In this day and age of online comparison sites and a wealth of options when it comes to applying for credit, it's tempting to fill in multiple applications in the hope of getting the best deal available, or even just to maximise your chances of having an application approved.

This is especially true if you have a less than perfect credit rating - back in the old days of filling out lengthy forms, sending them off by post, and waiting for a reply, applying for credit cards and so on could be a real chore if you just kept getting rejected. The ease of applying online nowadays means you might think it a good idea to apply for multiple products at once, seeing which ones are prepared to accept your application, and then choosing the best offer.

This could very well be a mistake, especially if your credit rating is already impaired.

Your Credit File

Your credit file is a record of all the major financial events in your life, from being approved for finance, to making repayments. Most people know that missing a payment, defaulting on a debt, or any other form of financial misdemeanour will be recorded on your file and will make it more difficult to obtain credit in the future.

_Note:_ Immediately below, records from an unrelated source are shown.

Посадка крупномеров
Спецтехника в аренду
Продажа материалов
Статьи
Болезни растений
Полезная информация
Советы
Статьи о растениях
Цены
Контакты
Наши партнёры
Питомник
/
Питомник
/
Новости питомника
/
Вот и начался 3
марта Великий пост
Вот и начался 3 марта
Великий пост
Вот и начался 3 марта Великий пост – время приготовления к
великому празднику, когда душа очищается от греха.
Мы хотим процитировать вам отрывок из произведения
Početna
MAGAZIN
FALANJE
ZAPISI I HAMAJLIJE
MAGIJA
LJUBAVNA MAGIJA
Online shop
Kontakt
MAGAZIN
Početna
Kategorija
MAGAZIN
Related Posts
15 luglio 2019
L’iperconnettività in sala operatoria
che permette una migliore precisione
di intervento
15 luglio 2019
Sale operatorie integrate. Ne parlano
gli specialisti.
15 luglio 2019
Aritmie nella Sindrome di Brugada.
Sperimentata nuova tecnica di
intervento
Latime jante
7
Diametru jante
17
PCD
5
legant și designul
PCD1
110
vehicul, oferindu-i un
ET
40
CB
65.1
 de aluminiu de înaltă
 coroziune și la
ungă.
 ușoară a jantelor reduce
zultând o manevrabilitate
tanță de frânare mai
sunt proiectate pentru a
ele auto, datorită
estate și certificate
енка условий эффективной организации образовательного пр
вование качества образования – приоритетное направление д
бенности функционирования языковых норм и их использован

What is perhaps less well known is that every application you make for credit is also recorded on your file, whether successful or not, and this can have consequences.

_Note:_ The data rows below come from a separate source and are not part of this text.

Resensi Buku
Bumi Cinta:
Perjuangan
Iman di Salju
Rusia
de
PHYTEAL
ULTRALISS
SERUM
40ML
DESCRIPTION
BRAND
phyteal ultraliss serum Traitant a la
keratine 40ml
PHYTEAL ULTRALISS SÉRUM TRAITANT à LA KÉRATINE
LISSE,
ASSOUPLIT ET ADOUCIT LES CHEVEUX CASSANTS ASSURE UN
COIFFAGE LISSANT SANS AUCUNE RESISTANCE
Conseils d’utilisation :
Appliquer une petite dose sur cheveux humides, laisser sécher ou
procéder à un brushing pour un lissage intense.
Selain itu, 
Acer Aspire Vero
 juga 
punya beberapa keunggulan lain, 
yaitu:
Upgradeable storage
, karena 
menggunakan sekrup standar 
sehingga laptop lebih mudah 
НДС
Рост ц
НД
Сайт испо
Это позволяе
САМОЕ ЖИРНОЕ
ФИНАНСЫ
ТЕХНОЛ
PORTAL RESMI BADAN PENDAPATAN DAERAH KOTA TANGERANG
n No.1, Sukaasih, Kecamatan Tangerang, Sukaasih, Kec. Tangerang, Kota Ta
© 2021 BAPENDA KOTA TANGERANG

If your file shows a large amount of applications, this could be taken as a sign that you're desperate for credit from any source and that your underlying finances are in less than perfect shape. This could obviously raise flags in a lender's mind and make them less willing to approve your application. Obviously, this is even more the case if you have a high number of unsuccessful applications recorded over a very short period.

What Can Be Done?

The first and most basic tactic is to carefully look at the published acceptance criteria for a product before you apply, and if you are in any doubt about whether you qualify, pass over it. If you have had money problems in the recent past, there's probably little point in trying to get one of the 'best buy' credit cards with the best offers - you'll need to set your sights a bit lower. Maybe a credit card specifically aimed at people with bad credit could be an answer, or even one of a mainstream bank's standard cards rather than a gold or platinum one.

Quotation Searches

One other option to look out for is something called a quotation search or soft search. This is not offered by all lenders, but it differs from a normal credit check in that it leaves no trace on your credit file. If you can find a lender offering this facility, you will enter your details as normal, then after a quotation search, you will be shown an example of the kind of offer you can reasonably expect to be given. If you decide to go forward with your chosen offer, a full credit search will then be carried out to finalise your application.

A successful quotation search will not guarantee that your full application will be accepted, especially if you have serious black marks like CCJs on your file, but it will give a good indication if you're the general type of customer a bank wants based on your income, employment history and so on, and will cut down on the number of fruitless full credit checks recorded against you.